[LISTED RECORDS Boundary: Start]

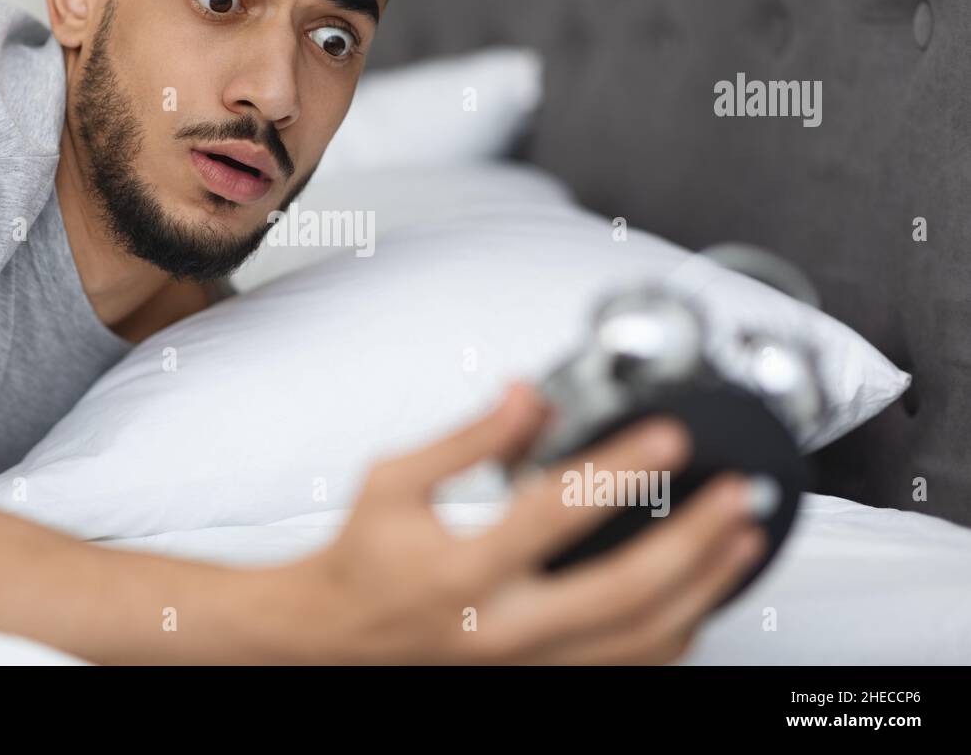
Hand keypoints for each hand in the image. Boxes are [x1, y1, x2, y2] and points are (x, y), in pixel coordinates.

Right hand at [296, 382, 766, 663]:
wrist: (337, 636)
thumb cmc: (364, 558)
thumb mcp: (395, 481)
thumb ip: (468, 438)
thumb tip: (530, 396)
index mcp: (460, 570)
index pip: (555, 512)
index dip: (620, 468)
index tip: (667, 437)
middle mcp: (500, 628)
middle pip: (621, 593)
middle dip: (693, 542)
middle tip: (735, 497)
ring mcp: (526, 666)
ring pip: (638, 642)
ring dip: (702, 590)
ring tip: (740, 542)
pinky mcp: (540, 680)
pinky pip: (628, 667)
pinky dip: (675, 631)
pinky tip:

[LISTED RECORDS Boundary: End]

--- WHAT IS REQUIRED ---
Your task is to repeat the data above exactly while excluding the pictures.

--- WRITTEN RESPONSE ---
Hand keypoints for each hand in the image. Boxes are [x1, y1, x2, y2] and points are (x, y), in pixel coordinates.

Right hand at [296, 382, 766, 663]:
wrist: (337, 636)
thumb cmc: (364, 558)
thumb mcp: (395, 481)
thumb ip: (468, 438)
thumb tip: (530, 396)
index mcp: (460, 570)
index pip: (555, 512)
index dip: (620, 468)
index tip: (667, 437)
middle mcp: (500, 628)
middle pip: (621, 593)
middle dip: (693, 542)
middle tip: (735, 497)
ring mcp: (526, 666)
ring pip: (638, 642)
ring dip: (702, 590)
ring tip: (740, 542)
pinky mcp: (540, 680)
pinky pip: (628, 667)
pinky dip: (675, 631)
pinky tip:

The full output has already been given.